* **EXCERPT TO READ**:
——
How dpEmu works

dpEmu consists of three components:

• A system for building error generators

• A system for running ML models with different error parameters

• Tools for visualizing the results

Error Generation

For a quick hands-on introduction to error generation in dpEmu, see the Error Generation Basics tutorial.

Error generation in dpEmu consists of three simple steps:

• Defining the structure of the data by constructing an error generation tree.

• Attaching filters (error sources) to the tree.

• Calling the generate_error method on the root node of the tree.

Creating an Error Generation Tree

Error generation trees consist of tree nodes. The most common type of leaf node is the Array, which can represent a Numpy array (or Python list) of any dimension. Even a scalar value can be represented by an Array node provided that node is not the root of the tree. If the fundamental unit of your data is a tuple (as is the case with, e.g. .wav audio data), use a Tuple node as the leaf.

The simplest and most commonly used non-leaf node type is the Series. The Series represents the leftmost dimension of any unit of data passed to it. For example, you might choose to represent a matrix of data as a series of rows. In that case you would then create an Array node to represent a row and provide it as the argument to a Series node:

from dpemu.nodes import Array, Series

row_node = Array()
root_node = Series(row_node)

A TupleSeries represents a tuple where the first (i.e. leftmost) dimensions of the tuple elements are in some sense “the same”. For example, if we have one Numpy array, X, containing the input data and another, Y, containing each data point’s correct label, we may choose to represent (X, Y) as a TupleSeries.

There is usually more than one valid way to represent the structure of the data as a tree. For example, a 2d Numpy array can be represented as:

• a matrix, i.e. a single Array node

• a list of rows, i.e. a Series with an Array as its child

• a list of lists of scalars, i.e. a Series whose child is a Series whose child is an Array.
——
* **RECORDED DATA**:
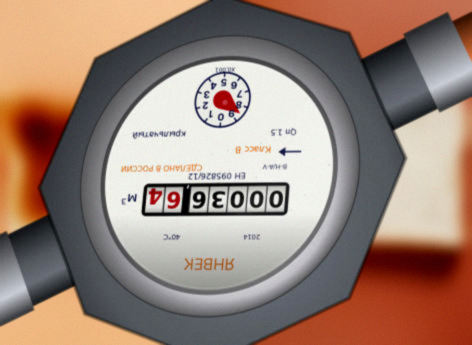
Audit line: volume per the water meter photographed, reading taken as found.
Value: 36.638 m³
——
* **WHAT THIS EXERCISE ASKS**:
(A) Do these statements agree with the page on how dpEmu works? For each, answer yes or no and quote the words from the page that settle it.
(i) dpEmu is made up of three components.
(ii) A scalar value can be represented by an Array node even when that node is the root of the tree.
(iii) The Series is the simplest and most commonly used non-leaf node type.
(B) Answer these questions from the page on how dpEmu works:
(i) Which method is called on the root node of the tree?
(ii) What node should be used as the leaf when the fundamental unit of the data is a tuple?
(iii) What does a Series node represent of any unit of data passed to it?
(C) Pick up the page on how dpEmu works right after its last sentence and keep writing it.

* **RESPONSES IN ORDER**:
(A)
(i) Yes: "dpEmu consists of three components"
(ii) No: "provided that node is not the root of the tree"
(iii) Yes: "The simplest and most commonly used non-leaf node type is the Series."

(B)
(i) The generate_error method.
(ii) A Tuple node.
(iii) The leftmost dimension.

(C)
Adding Filters (Error Sources)

Filters can be added to leaf nodes such as Array or Tuple nodes. Dozens of filters (e.g. Snow, Blur and SensorDrift) are provided out of the box. They can be used to manipulate practically any kind of data, including but not limited to images,time series and sound. Users can also create their own custom error sources by subclassing the Filter class.

To create a filter, call the constructor and provide string identifiers for the error parameters of that filter. To attach the filter to a leaf node, call the node’s addfilter method with the filter object as the parameter.

Calling the generate_error Method

Once you have defined your error generation tree and added the desired filters, you can call the generate_error method of the root node of the tree. The method takes two arguments:

• the data into which the errors are to be introduced, and

• a dictionary of error parameters.

The parameter dictionary contains the error parameter values that are to be used in the error generation. The keys corresponding to the values are the error parameter identifier strings which you provided to the Filter constructor(s).

The generate_error method does not overwrite the original data but returns a copy instead.

This is an example of what the error generation process might look like:

import numpy as np
from dpemu.filters.common import Missing
from dpemu.nodes import Array, TupleSeries

# Assume our data is a tuple of the form (x, y) where x has
# shape (100, 10) and y has shape (100,). We can think of each
# row i as a data point where x_i represents the values of the
# explanatory variables and y_i represents the corresponding
# value of the response variable.
x = np.random.rand(100, 10)
y = np.random.rand(100, 1)
data = (x, y)

# Build a data model tree.
x_node = Array()
y_node = Array()
root_node = TupleSeries([x_node, y_node])

# Suppose we want to introduce NaN values (i.e. missing data)
# to y only (thus keeping x intact).
probability = .3
y_node.addfilter(Missing("p", "missing_val"))

# Feed the data to the root node.
output = root_node.generate_error(data, {'p': probability, 'missing_val': np.nan})

print("Output type (should be tuple):", type(output))
print("Output length (should be 2):", len(output))
print("Shape of first member of output tuple (should be (100, 10)):",
      output[0].shape)
print("Shape of second first member of output tuple (should be (100,)):",
      output[1].shape)
print("Number of NaNs in x (should be 0):",
      np.isnan(output[0]).sum())
print(f"Number of NaNs in y (should be close to {probability * y.size}):",
      np.isnan(output[1]).sum())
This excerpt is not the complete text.